Teks yang Ditampilkan>
======

Ketujuh sindrom tersebut adalah; pertama adalah perlakukan, kebiasaan dan keyakinan-keyakinan yang ada pada masa kanak-kanak terbawa ke dalam perusahaan. Kehidupan masa lalu yang  diperlakukan istimewa oleh pendahulunya (orang tua), terbawa ke dalam perusahaan, kemudian muncul sifat-sifat seperti:  semua keinginannya harus cepat dipenuhi, semua harus mengikuti jalannya, manja dan kurang bertanggun jawab.

Ke dua, kegagalan untuk mengakui bahwa sistem bisnis berbeda dengan sistem keluarga. Kemudian memaksakan sistem-sistem dan tatanan yang berlaku pada keluarga ke dalam perusahaan. Seperti halnya herarki keluarga, anak tertua harus mengambil tanggung jawab paling besar, anak laki-laki harus mengambilalih perusahaan dan seterusnya, sedangkan kapabilitasnya belum tentu selaras dengan herarkinya. Hal lain juga seperti orang tua memberi perlakuan yang sama kepada seluruh anaknya, tanpa melihat aturan yang berlaku di perusahaan.

======

Data yang Diberikan>

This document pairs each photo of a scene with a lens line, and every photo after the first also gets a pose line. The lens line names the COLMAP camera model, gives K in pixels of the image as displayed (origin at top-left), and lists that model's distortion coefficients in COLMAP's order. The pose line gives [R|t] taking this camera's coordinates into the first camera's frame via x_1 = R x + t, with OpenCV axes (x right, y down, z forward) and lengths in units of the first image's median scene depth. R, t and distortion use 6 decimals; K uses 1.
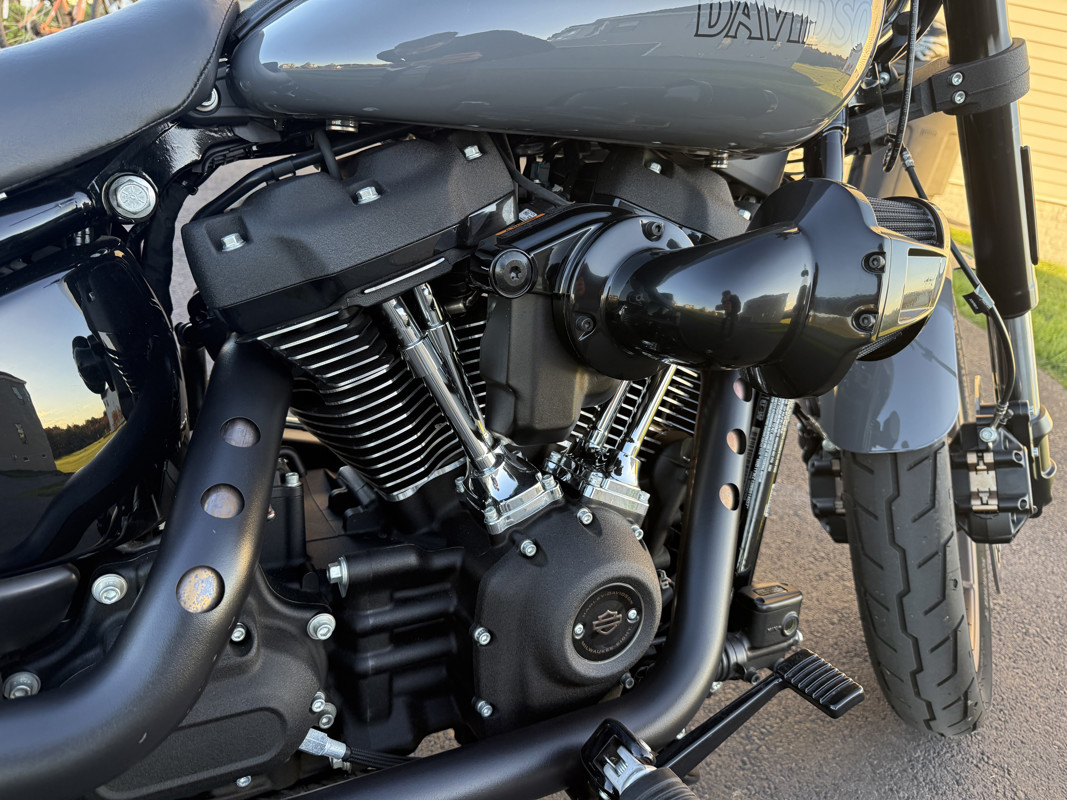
lens RADIAL K [[808.4, 0, 533.5], [0, 808.4, 400.0], [0, 0, 1]] dist [0.056127, 0.003053]
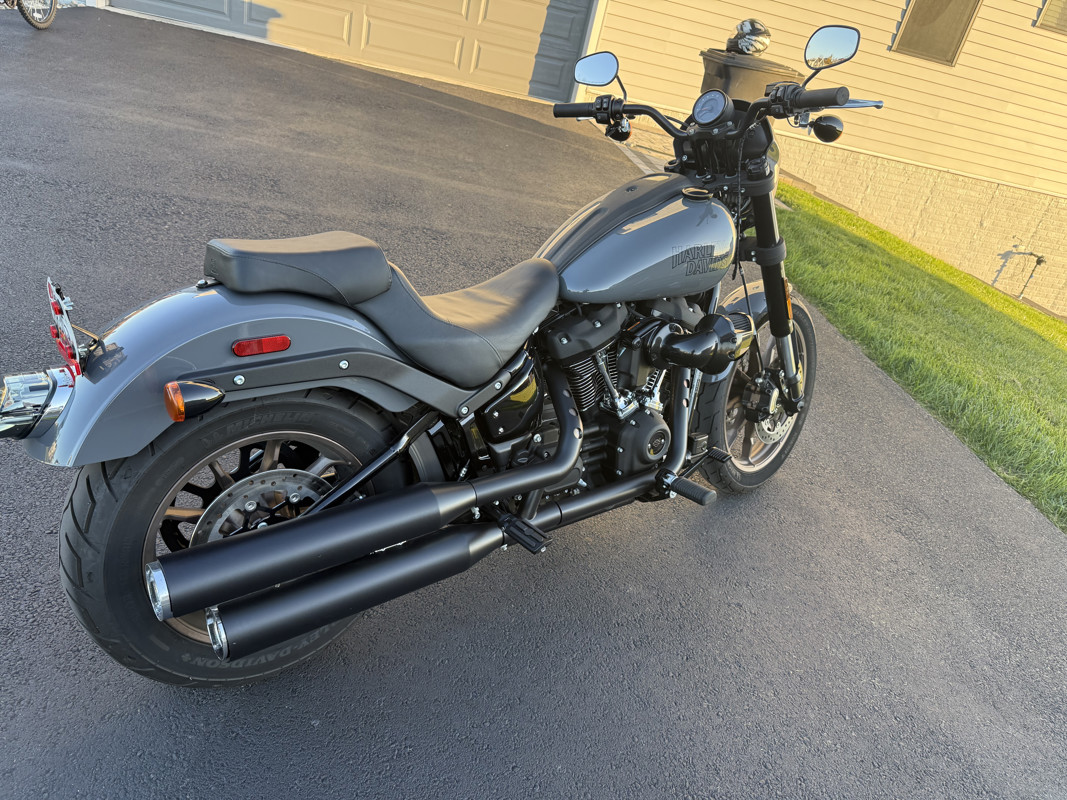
lens RADIAL K [[808.4, 0, 533.5], [0, 808.4, 400.0], [0, 0, 1]] dist [0.056127, 0.003053]
pose [[0.982944, -0.063100, 0.172741, -0.928886], [0.045102, 0.993321, 0.106207, -0.261261], [-0.178289, -0.096605, 0.979225, -2.036090]]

======

Petunjuk Tugas>
A: Jawablah pertanyaan berikut berdasarkan teks tentang tujuh sindrom.
(i) Siapa yang disebut sebagai pendahulu pada sindrom pertama?
(ii) Menurut hierarki keluarga dalam teks, anak mana yang harus mengambil tanggung jawab paling besar?
(iii) Sindrom kedua merupakan kegagalan untuk mengakui hal apa?
B: Kutiplah dengan persis seluruh bagian teks tentang tujuh sindrom, mulai dari "Ke dua, kegagalan" terus sampai "berlaku di perusahaan.".
C: Perpanjang teks tentang tujuh sindrom dengan melanjutkannya dari titik terakhirnya.
Data tersebut berasal dari sumber yang berbeda dengan teks.

Jawaban Tiap Butir>
A:
(i) Orang tua.
(ii) Anak tertua.
(iii) Bahwa sistem bisnis berbeda dengan sistem keluarga.

B:
Ke dua, kegagalan untuk mengakui bahwa sistem bisnis berbeda dengan sistem keluarga. Kemudian memaksakan sistem-sistem dan tatanan yang berlaku pada keluarga ke dalam perusahaan. Seperti halnya herarki keluarga, anak tertua harus mengambil tanggung jawab paling besar, anak laki-laki harus mengambilalih perusahaan dan seterusnya, sedangkan kapabilitasnya belum tentu selaras dengan herarkinya. Hal lain juga seperti orang tua memberi perlakuan yang sama kepada seluruh anaknya, tanpa melihat aturan yang berlaku di perusahaan.

C:
Ke tiga, orang tua tidak dapat menerima bahwa anak-anaknya sudah tumbuh dewasa dan dapat diberi tanggung jawab. Selalu dianggap masih kanak-kanak. Kemungkinan yang dapat terjadi adalah: anak akan frustasi karena tidak dianggap berkontribusi, atau dia akan memiliki ketergantungan yang sangat tinggi, bisa juga terjadi persaingan yang tidak sehat antara anak dan orang tua.

Ke empat, sindrom father knows best. Merupakan satu bentuk kegagalan untuk mengakui bahwa setiap anggota keluraga adalah satu individu, yang memiliki kreativitas dan pemikiran sendiri. Memaksakan bahwa orang tua yang paling benar dan harus diikuti. Dampaknya akan mematikan kreativitas dan inovasi, serta bisa jadi muncul pembangkangan dari generasi berikutnya.


 Ke lima, adanya pendiri perusahaan yang memilki karakter terlalu kuat yang dikultuskan oleh semua individu yang ada diperusahaan. Persoalannya adalah apabila pendiri tersebut tidak ada lagi di perusahaan, maka perusahaan akan kehilangan karakter dan kekuatannya.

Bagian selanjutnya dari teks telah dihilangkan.